I tend to think that today’s viewers might watch this film and see those abrupt shifts as poor workmanship rather than deliberate aesthetic. We have had so many subsequent generations of filmmakers that have embraced conscious artificiality and refined it in various ways such that what was once a bold cinematic experiment might play more like a clumsy misfire. But understood in context it is another fascinating chapter in Rossellini’s development.
I continue to find compelling the complex edition history of Rossellini’s films, and this package offers another chance to explore that aspect of his filmography. The disc contains both the director’s cut that was presented at Venice 1959 and the later theatrical release that was edited in various ways. Once again it is worthwhile viewing both versions as well as the visual essay by leading Rossellini interpreter Adriano Aprà that meticulously glosses the various changes. To summarize: most of the nips and tucks of the theatrical version constitute indisputable narrative improvements, but one of the most significant cuts in that version is baffling unless you’ve seen the director’s cut. For this reason that earlier festival version is the default version presented from the main menu of the disc. The theatrical version is available in the bonus-feature submenu.
One more note: Raro have decided to present this in an archival framing—exposing the rounded corners of all of the exposed filmic image, rather than matted/cropped presentation that filmgoers would normally see (and which we most often see in video transfers).

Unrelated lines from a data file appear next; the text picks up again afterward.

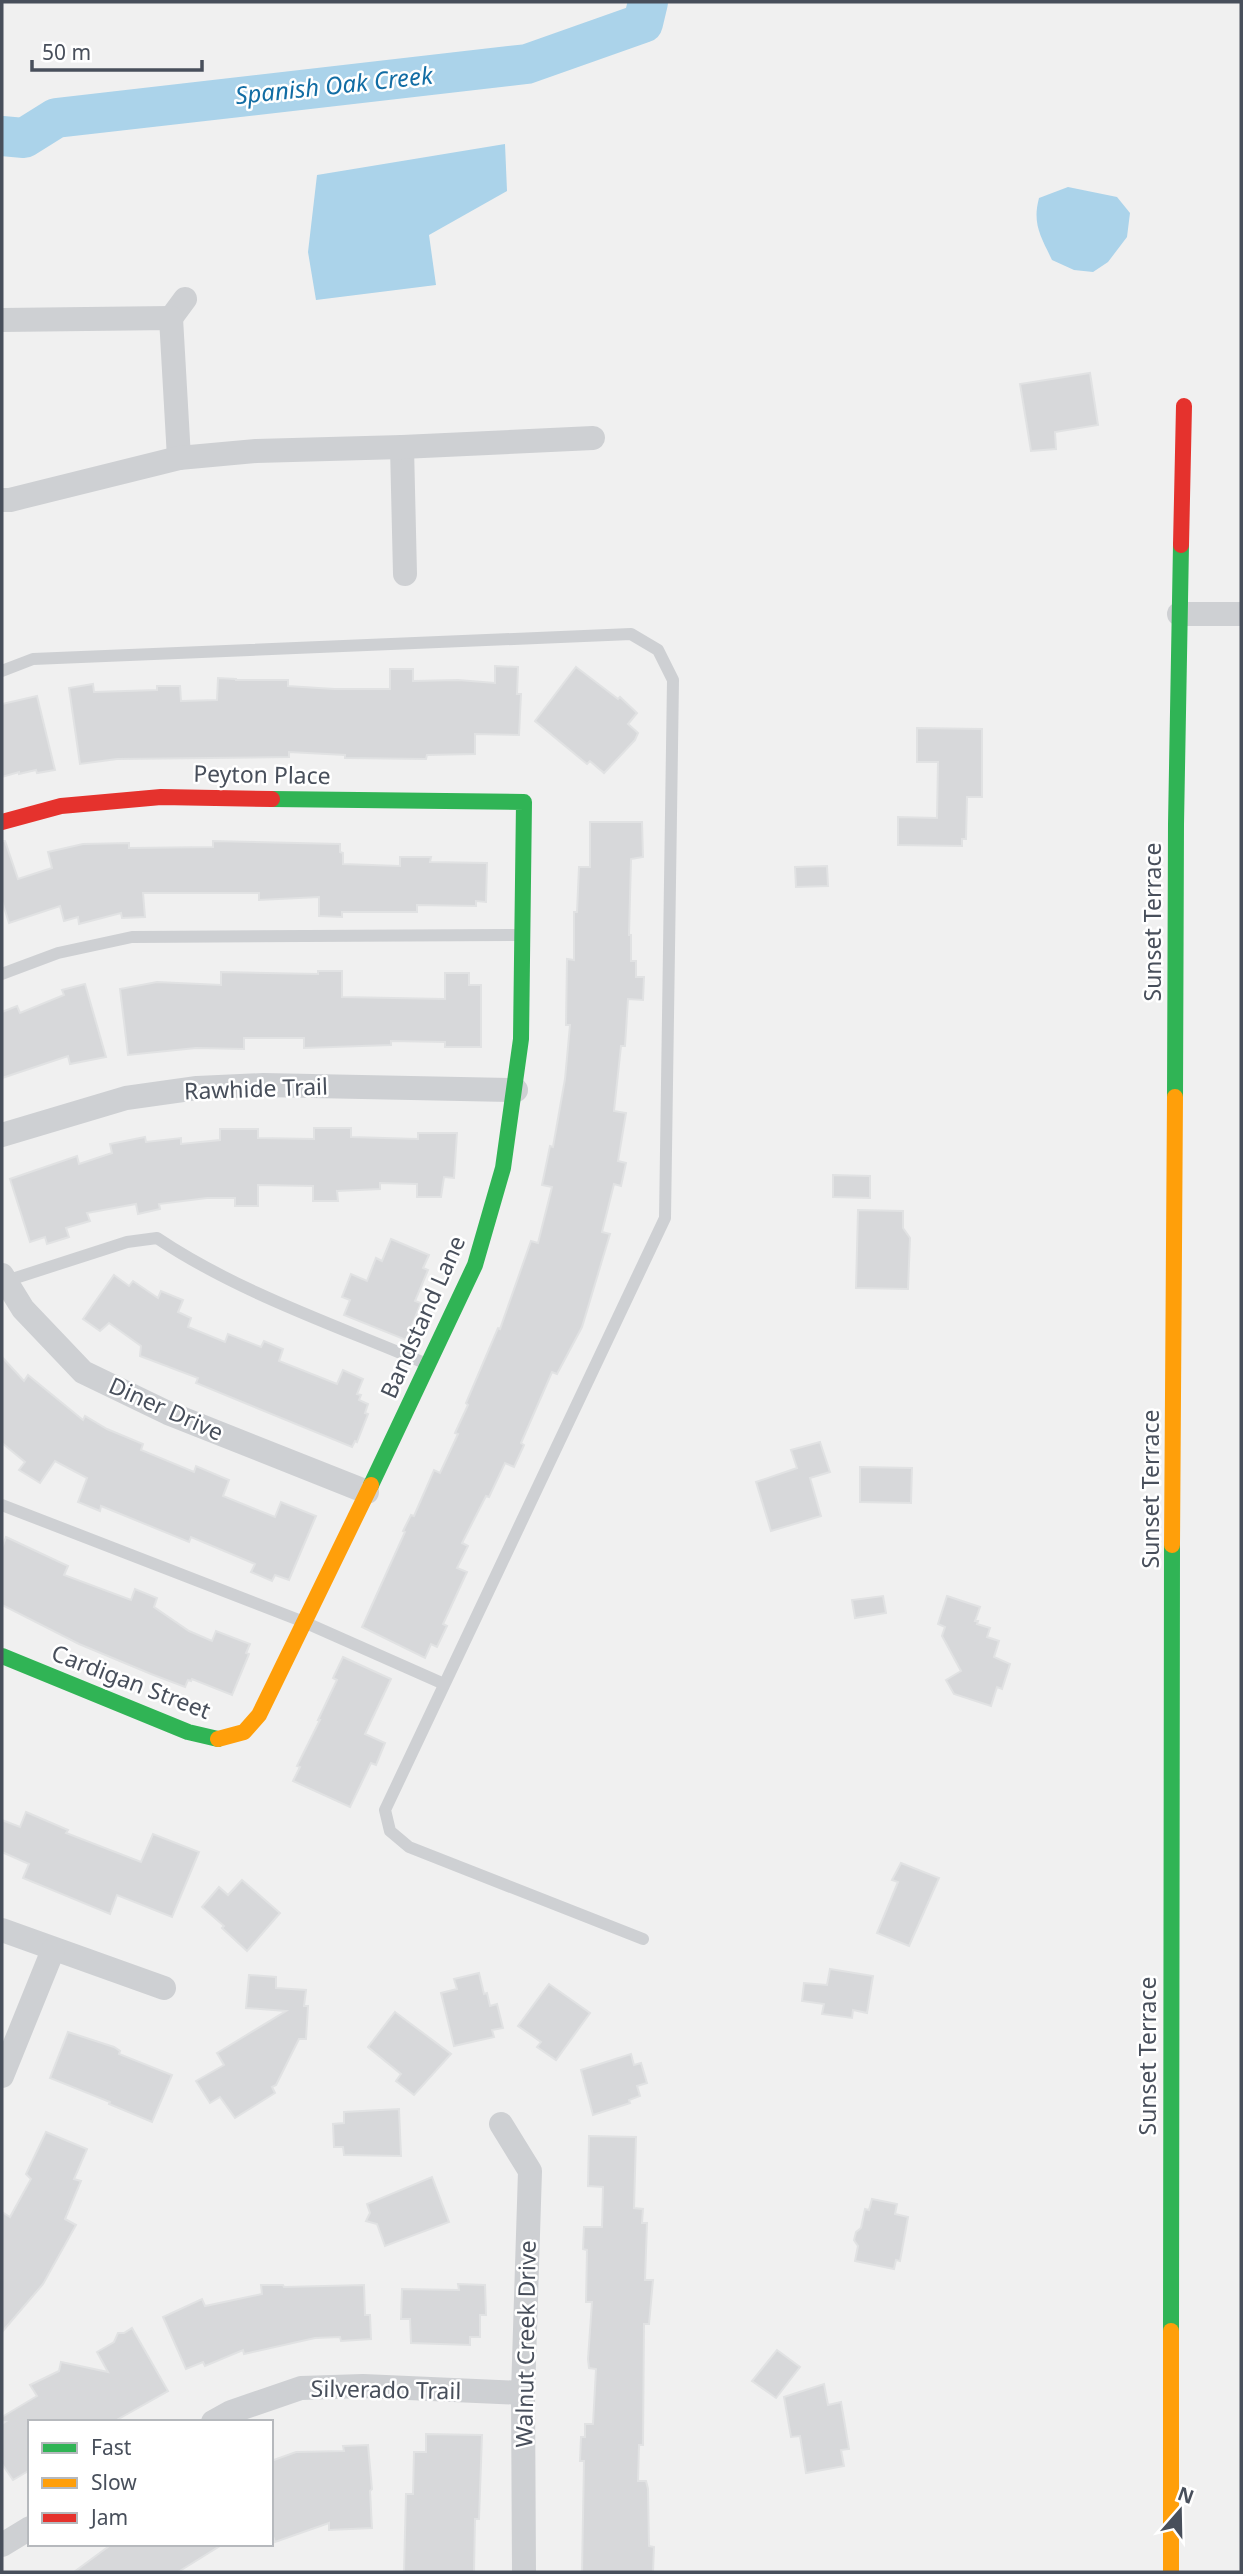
<svg xmlns="http://www.w3.org/2000/svg" width="1243" height="2574" viewBox="0 0 1243 2574" font-family="'Noto Sans',sans-serif">
<rect width="100%" height="100%" fill="#f0f0f0"/>
<!-- water -->
<g fill="#abd3ea">
<path d="M505,144L507,191L429,235L436,285L316,300L308,252L317,175Z"/>
<path d="M1068,187L1117,197L1130,213L1127,237L1108,262L1093,272L1074,270L1052,260C1041,237 1032,224 1039,198Z"/>
</g>
<g fill="none" stroke-linecap="round" stroke-linejoin="round">
<!-- river -->
<path stroke="#abd3ea" stroke-width="40" d="M2,136L24,138L56,118L527,64L643,23L648,2"/>
</g>
<!-- building -->
<g fill="#d7d8da" stroke="#e1e2e3" stroke-width="2">
<path d="M1090,373L1098,425L1055,432L1056,449L1031,451L1020,384Z"/>
<path d="M495,666L518,667L517,694H521L519,735L475,734V754L427,755L426,759L345,758V755L289,752V757L117,759L80,764L69,688L93,684L94,692L157,690V686H180L181,701L217,700L218,678L236,679V680H288V686L334,689H390V669H413V681L458,680L495,683Z"/>
<path d="M576,667L618,699L620,697L637,713L628,724L638,733L635,740L604,773L590,761L587,764L535,721Z"/>
<path d="M37,696L55,770L37,773L36,770L19,774V772L2,777V704Z"/>
<path d="M917,728L982,729V797H967L966,839H962V846L898,845V817L937,818L938,762H917Z"/>
<path d="M590,822H642L643,857L631,859L629,935H631V961H636V977H644L643,1000L628,999L625,1046H621L614,1111L626,1113L618,1161L626,1163L621,1186L614,1184L602,1232L610,1234L582,1327L557,1374L552,1372L521,1443L524,1445L514,1467L505,1463L489,1497L486,1496L462,1543L468,1546L457,1568L467,1572L443,1624L447,1626L437,1647L431,1644L425,1658L362,1627L405,1532L403,1531L411,1515L414,1516L434,1470L440,1473L458,1434L455,1433L468,1405L466,1403L498,1328L500,1329L531,1241L538,1243L552,1187L542,1185L550,1146L553,1147L565,1079L570,1025H566L567,959L574,960V912H577L579,867H590Z"/>
<path d="M2,841H5L18,879L52,868L48,852L83,844L129,843V848L213,847V841L340,844V852L343,853V864L400,866V857H431L430,862L487,863L486,902L476,901V906L417,905V912H342V917L319,916V897L259,900V893H143L145,917L122,918L121,913L79,924L78,917L64,921L60,906L9,923L2,901Z"/>
<path d="M827,866L828,886L796,887L795,867Z"/>
<path d="M318,971H342V997L445,999V973H469V985H481V1047H445V1042L391,1041V1045L304,1048V1038H244V1049L196,1048L128,1055L120,989L157,982L221,985V972L318,974Z"/>
<path d="M85,984L106,1057L70,1064L68,1056L2,1078V1012L17,1006L20,1013L64,995L62,990Z"/>
<path d="M314,1128H351V1137L418,1139V1133H457L454,1178L444,1177L441,1197H417V1184L380,1183V1189L337,1191L338,1201H313V1186L258,1185V1206H235V1198H207L159,1204L160,1209L138,1214L136,1204L87,1213L90,1221L66,1228L69,1237L47,1244L45,1237L30,1242L10,1179L77,1156L79,1164L112,1153L110,1144L145,1137L146,1142L181,1138V1144L220,1140V1129H258V1138L314,1139Z"/>
<path d="M833,1175L870,1176V1198L833,1197Z"/>
<path d="M858,1210L903,1211V1228L910,1238L908,1289L856,1288Z"/>
<path d="M391,1239L429,1255L423,1268L428,1270L415,1301L421,1303L406,1340L344,1315L350,1300L342,1297L351,1274L367,1281L376,1258L382,1261Z"/>
<path d="M114,1275L129,1286L133,1281L158,1298L161,1291L183,1300L178,1312L191,1318L188,1327L225,1342L228,1334L261,1347L264,1341L283,1349L279,1361L337,1384L343,1370L363,1379L357,1394L361,1395L359,1400L368,1404L365,1413L368,1414L357,1442L355,1441L352,1447L196,1383L198,1378L140,1356L141,1346L109,1323L100,1331L83,1319Z"/>
<path d="M2,1357L24,1381L28,1375L83,1420L85,1416L107,1429L143,1444L141,1450L194,1472L196,1466L229,1480L223,1496L275,1517L281,1502L316,1516L289,1580L275,1575L272,1581L251,1572L255,1564L191,1537L189,1542L101,1506L100,1511L78,1502L87,1478L55,1461L40,1483L19,1470L25,1462L2,1443Z"/>
<path d="M820,1442L830,1472L810,1478L821,1516L771,1531L756,1482L797,1468L791,1450Z"/>
<path d="M860,1467L912,1468L911,1503L860,1502Z"/>
<path d="M6,1537L68,1566L64,1575L131,1600L135,1589L157,1598L154,1607L189,1631L212,1641L216,1631L250,1644L246,1653L249,1654L232,1695L192,1679L191,1681L188,1680L185,1687L151,1674L79,1644L2,1605V1548Z"/>
<path d="M883,1596L886,1613L855,1618L852,1600Z"/>
<path d="M947,1596L980,1607L975,1621H978L977,1624L990,1628L987,1637L999,1641L994,1657L1010,1664L1002,1689L997,1687L991,1706L954,1694L946,1680L961,1671L942,1636L945,1627L938,1624Z"/>
<path d="M343,1657L391,1679L365,1734L385,1743L376,1765L371,1763L350,1807L293,1781L300,1767L297,1766L320,1720H318L337,1680L333,1678Z"/>
<path d="M26,1812L68,1830L66,1833L141,1862L153,1834L199,1852L172,1917L117,1895L110,1914L23,1878L29,1864L2,1852V1820L20,1827Z"/>
<path d="M901,1863L939,1878L909,1946L877,1933L898,1882L892,1880Z"/>
<path d="M242,1880L280,1913L247,1951L222,1928L224,1926L202,1907L219,1887L228,1895Z"/>
<path d="M830,1969L873,1976L867,2013L853,2010L852,2018L822,2014L824,2004L802,2001L804,1983L827,1985Z"/>
<path d="M479,1973L484,1994L487,1993L490,2006L497,2004L503,2028L492,2030L494,2037L454,2046L441,1993L457,1989L454,1979Z"/>
<path d="M249,1975L276,1977V1988L306,1990L304,2006H308L306,2039H299L276,2085L272,2087L275,2093L235,2118L220,2097L210,2103L196,2081L224,2065L217,2053L286,2011L246,2008Z"/>
<path d="M549,1984L590,2013L556,2060L537,2047L541,2042L518,2026Z"/>
<path d="M395,2012L451,2054L414,2095L396,2081L401,2074L368,2047Z"/>
<path d="M68,2032L114,2047L120,2051L119,2054L172,2075L152,2122L109,2104L110,2102L50,2078Z"/>
<path d="M631,2054L634,2065L641,2063L647,2083L637,2086L640,2096L629,2100L630,2103L593,2115L581,2070Z"/>
<path d="M399,2109L401,2156L344,2155L343,2147H334L333,2124L344,2123V2112Z"/>
<path d="M46,2132L87,2149L74,2179L81,2181L65,2219L76,2225L43,2284L2,2332V2212L10,2217L31,2179L26,2174Z"/>
<path d="M589,2136L636,2137L634,2208L643,2209L642,2223H647L645,2280H653L649,2324H644L643,2445H639L638,2481H646L648,2489L649,2546L654,2547L653,2572H582L584,2461H580L581,2437H585V2424H593L596,2369L589,2368L588,2359L592,2302H586L587,2250L583,2249L584,2227H602L603,2187L588,2186Z"/>
<path d="M432,2177L449,2222L385,2246L377,2224L366,2221L370,2213L367,2204Z"/>
<path d="M872,2199L897,2204L895,2214L908,2217L900,2261L896,2260L894,2269L855,2261L858,2246L854,2240L856,2232L861,2228L865,2209L869,2210Z"/>
<path d="M458,2284L485,2285L486,2315H480V2337H470V2345L411,2343L410,2319H401L402,2289L459,2290Z"/>
<path d="M261,2285H283L284,2287L364,2285L365,2315H370L371,2339L341,2341L340,2337L315,2338L244,2354L243,2350L205,2366L203,2362L186,2369L163,2317L202,2299L205,2306L262,2294Z"/>
<path d="M132,2328L168,2391L113,2422H30V2470L13,2480L2,2464V2424L5,2422H2V2417L37,2396L30,2385L59,2371L61,2362L108,2372L97,2352L114,2342L118,2333H124Z"/>
<path d="M777,2350L800,2367L776,2398L752,2381Z"/>
<path d="M824,2384L828,2405L841,2402L849,2449L841,2450L844,2466L806,2473L800,2436L791,2437L784,2397Z"/>
<path d="M426,2434L482,2435L479,2519H475L474,2572H404L406,2494H413L414,2452H426Z"/>
<path d="M368,2445L372,2489L370,2491L372,2528L329,2530V2523L275,2542L271,2531V2461L296,2452L344,2451L343,2446Z"/>
<path d="M112,2544H223L178,2572H74Z"/>
</g>
<g fill="none" stroke-linecap="round" stroke-linejoin="round">
<!-- lane -->
<g stroke="#ced0d3" stroke-width="12">
<path d="M2,671L33,659L631,634L658,650L673,680L665,1218L385,1810L390,1831L409,1847L643,1939"/>
<path d="M2,974L58,953L132,937L521,935"/>
<path d="M6,1281L127,1242L157,1238C239,1293 338,1326 429,1365"/>
<path d="M2,1505L304,1622L444,1684"/>
</g>
<!-- street -->
<g stroke="#ced0d3" stroke-width="24">
<path d="M171,318L185,299"/>
<path d="M2,320L171,318L179,458"/>
<path d="M402,447L405,574"/>
<path d="M2,500H10L179,458L256,451L402,447L593,438"/>
<path d="M1179,614H1241"/>
<path d="M2,1135L126,1098L197,1088L263,1085L516,1090"/>
<path d="M2,1275L23,1309L83,1372L168,1413L367,1492"/>
<path d="M2,1930L164,1988"/>
<path d="M2,2076L53,1950"/>
<path d="M501,2124L530,2171L523,2393L524,2572"/>
<path d="M213,2422L231,2412L301,2388L363,2386L523,2393"/>
<path d="M2,2545L30,2528"/>
</g>
<!-- fast -->
<g stroke="#30b455" stroke-width="16">
<path d="M272,799L524,802L521,1039L503,1168L475,1265L371,1485"/>
<path d="M1175,1097L1176,824L1181,545"/>
<path d="M2,1656L188,1732L218,1739"/>
<path d="M1171,2331L1172,1545"/>
</g>
<!-- slow -->
<g stroke="#ff9f0a" stroke-width="16">
<path d="M1172,1545L1175,1097"/>
<path d="M218,1739L244,1732L259,1715L371,1485"/>
<path d="M1171,2331V2572"/>
</g>
<!-- jam -->
<g stroke="#e5322d" stroke-width="16">
<path d="M1181,545L1184,406"/>
<path d="M2,822L61,806L161,797L272,799"/>
</g>
</g>
<g text-anchor="middle" stroke-width="5" stroke-linejoin="round" paint-order="stroke">
<!-- street labels -->
<g font-size="23" fill="#484f5b" stroke="#fff">
<text transform="translate(262 775) rotate(1)" y="8">Peyton Place</text>
<text transform="translate(1153 922) rotate(-90)" y="8">Sunset Terrace</text>
<text transform="translate(256 1089) rotate(-2)" y="8">Rawhide Trail</text>
<text transform="translate(423 1317) rotate(-66)" y="8">Bandstand Lane</text>
<text transform="translate(166 1409) rotate(24)" y="8">Diner Drive</text>
<text transform="translate(1151 1489) rotate(-90)" y="8">Sunset Terrace</text>
<text transform="translate(131 1682) rotate(21)" y="8">Cardigan Street</text>
<text transform="translate(1148 2056) rotate(-90)" y="8">Sunset Terrace</text>
<text transform="translate(526 2344) rotate(-89)" y="8">Walnut Creek Drive</text>
<text transform="translate(386 2390) rotate(1)" y="8">Silverado Trail</text>
</g>
<!-- water labels -->
<g font-size="24" font-style="italic" fill="#126da4" stroke="#fff">
<text transform="translate(334 86) rotate(-6)" y="8">Spanish Oak Creek</text>
</g>
</g>
<!-- border -->
<rect width="1243" height="2574" fill="none" stroke="#484f5b" stroke-width="7"/>
<!-- legend -->
<rect x="28" y="2420" width="245" height="126" fill="#ffffff" stroke="#b6b9bd" stroke-width="2"/>
<rect x="42" y="2443" width="35" height="10" fill="#30b455" stroke="#b6b9bd" stroke-width="2"/>
<text x="91" y="2455" font-size="21" fill="#484f5b">Fast</text>
<rect x="42" y="2478" width="35" height="10" fill="#ff9f0a" stroke="#b6b9bd" stroke-width="2"/>
<text x="91" y="2490" font-size="21" fill="#484f5b">Slow</text>
<rect x="42" y="2513" width="35" height="10" fill="#e5322d" stroke="#b6b9bd" stroke-width="2"/>
<text x="91" y="2525" font-size="21" fill="#484f5b">Jam</text>
<!-- north arrow -->
<g transform="translate(1180 2511) rotate(20)" stroke="#ffffff" stroke-width="5" paint-order="stroke">
<path d="M0-5L12 26L0 18L-12 26Z" fill="#484f5b"/>
<text y="-10" font-size="19" font-weight="bold" text-anchor="middle" fill="#484f5b">N</text>
</g>
<!-- scale -->
<path d="M32 60v10h170v-10" fill="none" stroke="#484f5b" stroke-width="3.5"/>
<text x="42" y="60" font-size="21" fill="#484f5b" stroke="#ffffff" stroke-width="5" paint-order="stroke">50 m</text>
</svg>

I’m fine with this presentation—considered in Blu-ray.com’s detailed review—but others may find it a bit strange. Otherwise, Raro Video clearly have been influenced by Criterion in their production of the special features on the disc as well as the accompanying booklet (with excellent Aprà essay)—the resulting package is not quite as slick as the current Criterion standard, but more than worthwhile nonetheless. We’re indeed lucky that 2013 has seen not one but two excellent Rossellini high def releases.